Ed Murray has been in the solar business long enough to remember the bloodbath of 1985. That’s when President Ronald Reagan ended Jimmy Carter-era solar tax credits meant to decrease US reliance on fossil fuels following the 1970s oil crisis.
“It was a sad time,” says Murray, who is president of the trade group California Solar & Storage Association. Membership to the organization (which hadn’t yet added “storage” to its name) fell from 670 companies to just 37 “almost overnight,” Murray says, as hundreds of businesses went under without the tax credit. “I hope that that doesn’t happen to us again.” (Then-California Gov. George Deukmejian also cut a state tax credit for solar around the same time.)
The industry has managed to make a remarkable comeback since then, thanks in no small part to Congress reinstating a federal solar tax credit in 2005. Speeding the adoption of renewables like solar was meant to limit Americans’ dependence on foreign energy sources. “By developing these innovative technologies, we can keep the lights running while protecting the environment and using energy produced right here at home,” President George W. Bush, a Republican, said upon signing the measure into law.
“I hope that that doesn’t happen to us again.”
Now, as a result of Donald Trump’s One Big Beautiful Bill Act, the tax credit is set to expire at the end of 2025, and home solar companies face another cliff.
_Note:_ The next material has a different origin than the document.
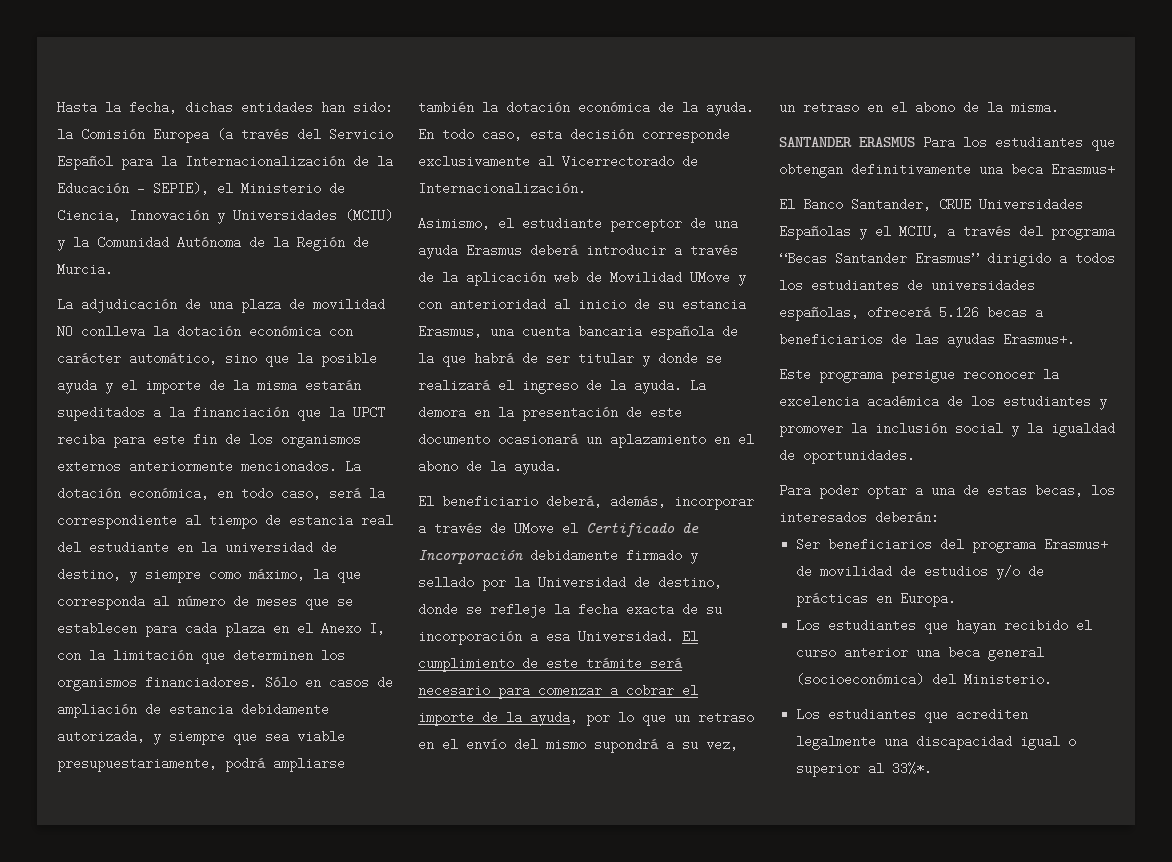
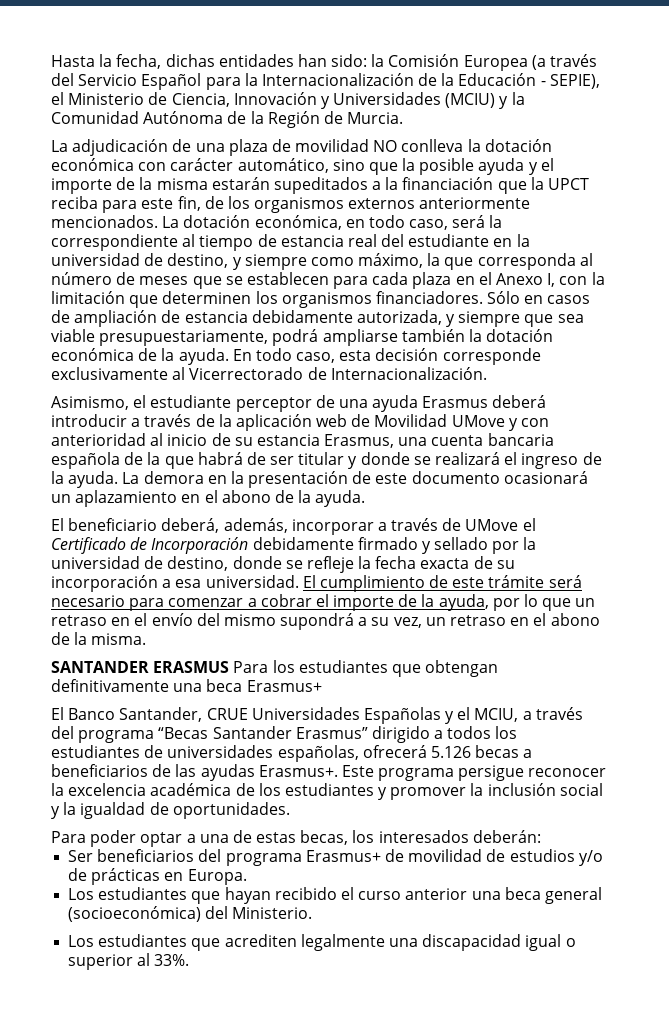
[193,433,217,446] fin -> [177,196,201,211] fin,
[538,576,626,589] Universidad -> [51,556,140,569] universidad
[578,630,674,643] Universidad. -> [205,575,299,588] universidad.
(1075, 339) // -> (338, 771) none
[892,762,933,775] 33%*. -> [154,954,190,966] 33%.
Installers are racing to complete projects for customers wanting to take advantage of the tax credit while they still can, even as they face some major headwinds in the process. After that, the industry will have to figure out how to adapt to a very different solar landscape in the coming year.
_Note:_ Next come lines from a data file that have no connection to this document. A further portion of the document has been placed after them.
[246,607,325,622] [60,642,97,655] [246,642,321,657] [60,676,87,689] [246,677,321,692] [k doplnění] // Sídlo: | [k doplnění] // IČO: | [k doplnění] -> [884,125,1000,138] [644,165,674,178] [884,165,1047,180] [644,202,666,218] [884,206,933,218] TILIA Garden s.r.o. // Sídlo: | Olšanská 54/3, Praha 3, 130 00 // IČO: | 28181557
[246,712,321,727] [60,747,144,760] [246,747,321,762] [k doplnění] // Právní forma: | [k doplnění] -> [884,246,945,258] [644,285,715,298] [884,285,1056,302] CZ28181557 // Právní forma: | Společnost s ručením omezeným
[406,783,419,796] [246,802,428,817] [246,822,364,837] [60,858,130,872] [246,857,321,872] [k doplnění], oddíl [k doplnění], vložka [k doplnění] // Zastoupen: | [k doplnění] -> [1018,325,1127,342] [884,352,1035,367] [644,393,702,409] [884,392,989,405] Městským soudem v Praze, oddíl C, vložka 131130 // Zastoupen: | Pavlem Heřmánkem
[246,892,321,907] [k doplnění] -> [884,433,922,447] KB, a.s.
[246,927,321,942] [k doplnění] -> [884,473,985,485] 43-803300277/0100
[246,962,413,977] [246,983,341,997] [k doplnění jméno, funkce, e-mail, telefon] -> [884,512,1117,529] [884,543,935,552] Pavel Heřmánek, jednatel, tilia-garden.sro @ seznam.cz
“It’s a mad rush and it’s crazy,” Murray says.
It wasn’t supposed to be like this; solar companies and their customers thought they’d have the credit for much longer. The 2005 Energy Policy Act reestablished a solar federal tax credit in the US, which the 2022 Inflation Reduction Act (IRA) expanded and extended until 2035. That gave a residential solar customer an income tax credit equal to 30 percent of the cost of installation.
This year, the Trump administration has taken a wrecking ball to the IRA, which was the Biden administration’s signature climate and clean energy bill, as part of President Trump’s pro-fossil-fuel agenda. The Republican-controlled Congress voted in July to wind down the home solar tax credit by the end of the year.
Initially, that led to a spike in customers rushing to install home solar systems before the tax credit goes away. EnergySage, a nationwide solar marketplace in the US, says it saw a 205 percent year-over-year increase in homeowners communicating with installers on their platform after the Republican spending bill passed in July. That trend was echoed by Murray, who is also president of the Northern California-based company Aztec Solar, and other installers The Verge contacted. “It increased sales immensely, and so we have a rush to the end,” Murray says.
The surge in demand, however, has also come with bigger headaches for solar companies who say they now have to work with local permitting offices and utilities similarly scrambling to keep up with the sudden onslaught of installation applications. The lead time to secure a permit has doubled since August to about four to eight weeks for Northern California company Vital Energy Solutions, according to its director of sales and marketing, Kevin McGuire.